Adding Bill and Uli, because they've touched similar ABI code for PPC64 recently, and might have some insight on what's supposed to happen. The problem here is that the parameter, %struct.sm* byval %s, is marked as byval, and in the Darwin ABI code, the stack object for this parameter is created like this: 3057 int FI = MFI->CreateFixedObject(ObjSize, CurArgOffset, true); Note that last parameter, which is true, is the parameter isImmutable. By setting it to true, you're promising that nothing will modify it, and so the scheduler is free not to add dependency chains from any loads of that parameter to anything else (which is what happens here, resulting in your miscompile). I'll note that in the PPC64 ABI code, we also tag some of our byval parameters as immutable (such as those coming from the caller's stack frame), and someone should audit/confirm that's really appropriate.

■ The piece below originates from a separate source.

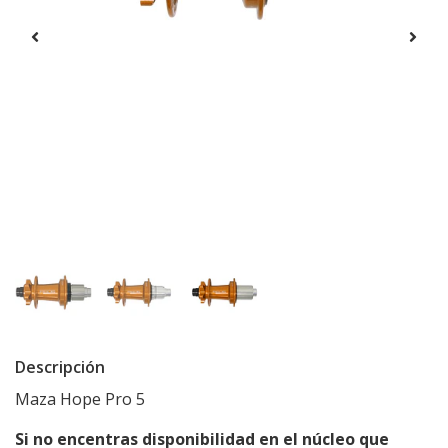
Descripción
Maza Hope Pro 5
Si no encentras disponibilidad en el núcleo que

Reviewing LowerFormalArguments_64SVR4, I see four places where CreateFixedObject is currently being called with immutable = true: - For the dummy object representing a zero-sized byval parameter This looks OK, since the object must not be accessed anyway. - For all other byval parameters This is wrong, since byval parameters may be written to - For non-byval parameters that don't fit in registers (and we don't have tail call) This looks OK; those parameters will only be read out of their stack slots once - For unnamed vararg parameters This looks OK; va_arg will only copy a parameter out, and not write to it I'll check in a fix for the one incorrect case shortly.
Fix for the case found in the previous comment is now checked in as revision 214517.
As it turns out, there were two things wrong here. First was the immutable property. Second, there was an assumption that all fixed-offset stack objects were not pointed-to by IR values (which is false for byvals). This should be fixed by r215793/r215794/r215795.
(In reply to comment #4) > As it turns out, there were two things wrong here. First was the immutable > property. Second, there was an assumption that all fixed-offset stack > objects were not pointed-to by IR values (which is false for byvals). > > This should be fixed by r215793/r215794/r215795. Hal, can you recall why the "isAliased" part of this fix was PPC only? On pretty much all targets, byval is used when the argument lives in some fixed stack object that is aliased by an LLVM value (the pointer argument). Also, if I revert the change (r215795), the checked in test case still passes. I'd like to remove the isAliased boolean from StackObject if possible.